FYI: Greenlee makes different models which are rated for up to 14-10 gauge mild steel or 12-10 gauge STAINLESS. I'm sure some models will have no trouble going through 1/8" (approx 11 gauge) aluminum.


----------



## will (Jul 1, 2007)

blahblahblah said:


> FYI: Greenlee makes different models which are rated for up to 14-10 gauge mild steel or 12-10 gauge STAINLESS. I'm sure some models will have no trouble going through 1/8" (approx 11 gauge) aluminum.

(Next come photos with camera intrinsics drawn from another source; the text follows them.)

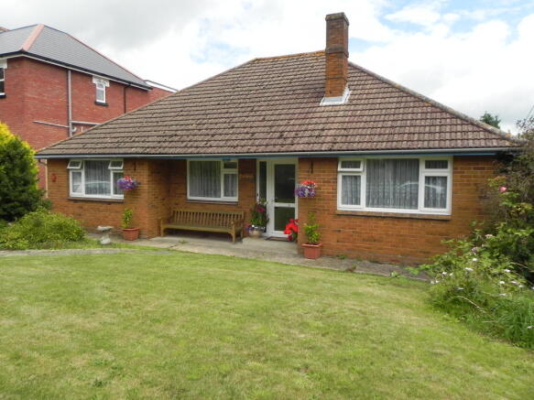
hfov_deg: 67.3
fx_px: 401
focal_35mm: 26
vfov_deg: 53.0
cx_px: 267
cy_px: 200
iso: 160
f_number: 6.3
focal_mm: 4.6
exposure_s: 1/302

I stand corrected, the only ones I had seen were for sheet metal.


----------



## Data (Jul 1, 2007)

A good way to cut the hole on a drill press is with a fly cutter. See this fly cutter at Enco. Firmly clamp the part backed with a nice flat piece of plywood to the drill press table. Cut the hole undersized first and then you can sneak up on the final size. You need to run the drill press at under 400 rpm. No coolant is needed. Cutting through anodize will not be a problem. It is a thin hard coating and once it is penetrated it is out of the picture. When cutting you need to use enough force to create a nice thin chip. Go too deep and the drill will stall.

This kind of cutter will cut any size hole you want, you just slide the cutter through the holder to the diameter you need.

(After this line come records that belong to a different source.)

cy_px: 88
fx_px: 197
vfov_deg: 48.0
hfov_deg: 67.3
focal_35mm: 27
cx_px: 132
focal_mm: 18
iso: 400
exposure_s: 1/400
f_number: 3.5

Try practicing with the cutter. Never wear gloves of any kind around a drill press or lathe.


Cheers
Dave


----------



## sawlight (Jul 1, 2007)

On the cheap?? Laugh all you want, go buy a spade bit ( for wood doors etc., at Lowes) pad you're table, and clamp it well. No pilot bit etc. and run it slow, it will make a nice hole with burrs. File the burrs off, and enjoy!


----------



## X_Marine (Jul 2, 2007)

sawlight said:


> On the cheap?? Laugh all you want, go buy a spade bit ( for wood doors etc., at Lowes) pad you're table, and clamp it well. No pilot bit etc. and run it slow, it will make a nice hole with burrs. File the burrs off, and enjoy!

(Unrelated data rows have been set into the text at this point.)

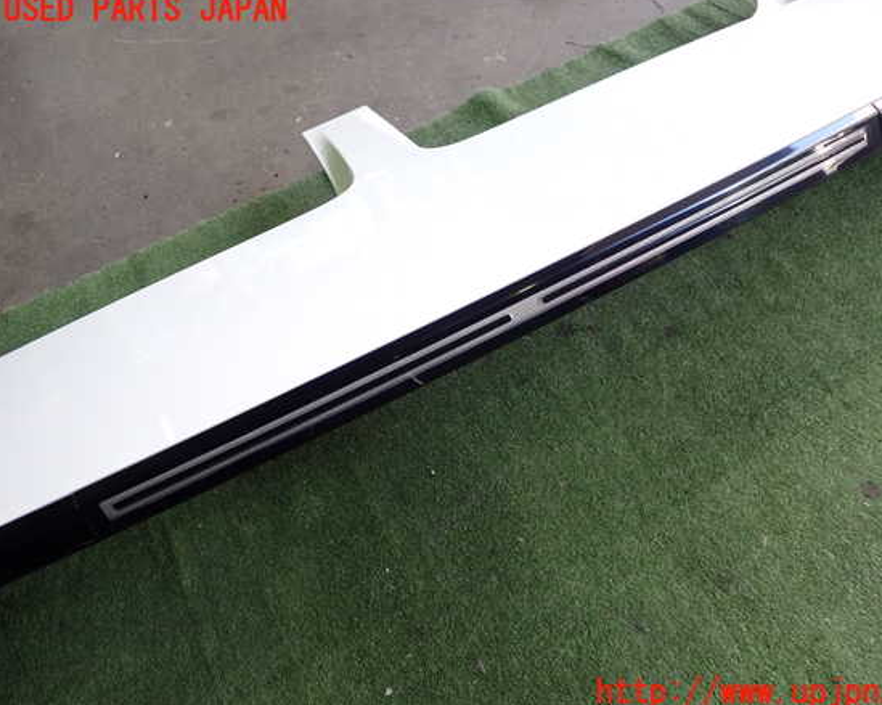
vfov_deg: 45.8
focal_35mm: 32
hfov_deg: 55.6
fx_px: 835
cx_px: 477
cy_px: 352
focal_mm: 5.4
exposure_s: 1/60
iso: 200
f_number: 2.3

I call emm butter fly bits, but you are correct and I have use them to cut alum before. There is a preferred lubrication for alum can't remember what it is now.
Also the butter-fly bits are easy to sharpen also when needed.

X..


----------



## sawlight (Jul 2, 2007)

X_Marine said:


> I call emm butter fly bits, but you are correct and I have use them to cut alum before. There is a preferred lubrication for alum can't remember what it is now.
> Also the butter-fly bits are easy to sharpen also when needed.
> 
> X..


 

Alum-a-cut, made by lubriplate I believe.


----------



## LED Zeppelin (Jul 2, 2007)

I've always used Tap Magic cutting fluid with good success. They make one in a silver can specifically for alum, and another in a red can for steels.

Kerosene works well as an alum cutting fluid also.

I think the least expensive route is to go with a good hole saw, use cutting fluid, and clamp the part in your drill press. Properly clamped, you won't even need the centering drill which is handy if for some reason you need the removed disk in tact. Feed slowly with not too much tool speed, and clear out the chips frequently. You should get a decent finish and a swipe with a deburring tool is all you should need to yield a presentable hole.


----------



## Duglite (Jul 2, 2007)

Well, as expected, I got a lot of great responses and valuable ideas. I decided to use a step bit since I had already had some experience with one, but finding one that goes up to 1" on a Sunday was not easy. Finally, an Ace Hardware had one made by Irwin lying at the bottom of their lock-up case. I don't think they normally even carry it, since there was no hanger hook and price tag for it - just the smaller sizes. But it was new in the package, and it was in their SKU system - probably an unclaimed special order. $39.95. Ouch. But my GF had a $5-off coupon.

I needed a good 1/2" hole to start, since the new bit started at that size. I have smaller step bits, so I was in business. I wanted to go in through the brushed surface for best de-burring, but it was dragging the shavings around and scratching the finish. Luckily I noticed in time and was able to turn the piece over to finish. Even at that, the exit burr was very slight and I was able to smooth it with a little 600 grit. I used Tap Magic aluminum.

If anyone wants to see it, I'll post a pic as soon as imageshack sends me a new user login.

Thanks to all for your great suggestions!